Combien coûte un divorce ?
Pour divorcer, un avocat est indispensable. - © Stadratte

Environ trois mariages sur dix se soldent par un divorce. Mais le coût élevé de la séparation peut être difficile à assumer par certains.

Les honoraires d’avocat

Le divorce est prononcé par le juge aux affaires familiales du tribunal de grande instance, ou enregistré par un notaire dans la cas d'un divorce à l'amiable par consentement mutuel. Dans toutes les cas, vous devez obligatoirement être assisté par un avocat.

Coût moyen :

  • De 1 000 à 4 000 € pour un divorce par consentement mutuel (amiable).
  • De 2 000 à 8 000 € pour un divorce conflictuel.
  • 50,40 € TTC pour les frais d'enregistrement de la convention de divorce par un notaire.

Lire aussi notre article : Divorce, séparation : évaluer le coût de sa nouvelle vie.
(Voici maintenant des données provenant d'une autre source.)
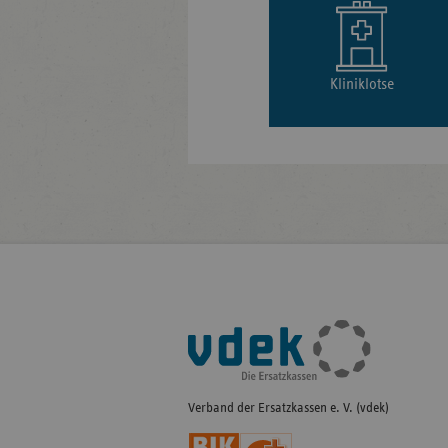
Kliniklotse
Fußleisten-
Navigation
Verband der Ersatzkassen e. V. (vdek)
Les frais de liquidation et de partage du régime matrimonial

En présence de biens immobiliers, un notaire intervient obligatoirement. Sa rémunération dépend du patrimoine partagé. Il faut y ajouter une somme liée à ses démarches ainsi que des impôts (taxe de publicité foncière et une contribution de sécurité immobilière).

Coût

  • 2,5 % de la valeur brute des biens au titre des droits fiscaux de partage + les émoluments du notaire

Les sommes à régler entre ex-conjoints

La pension alimentaire

Elle est versée par la personne qui n’a pas la garde des enfants à titre principal ou, en cas de résidence alternée, par le parent dont les revenus et le patrimoine sont bien plus importants que ceux de l’autre. Le montant des mensualités (dues jusqu’à ce que vos enfants prennent leur autonomie financière) est fixé par accord entre époux ou par le juge aux affaires familiales. Le ministère de la Justice publie, chaque année, un barème indicatif.

La prestation compensatoire

En principe, la prestation compensatoire est réglée en une fois par le conjoint divorcé dans la meilleure situation financière dans les douze mois suivant l'enregistrement du divorce. Déterminée par accord ou par le juge, elle vise à « compenser » les différences « dans les conditions de vie »  créées par la séparation (article 270 du Code civil). Elle est déterminée au regard de la durée du mariage, de l'âge et la santé des conjoints, de leur situation professionnelle et de leur patrimoine respectif.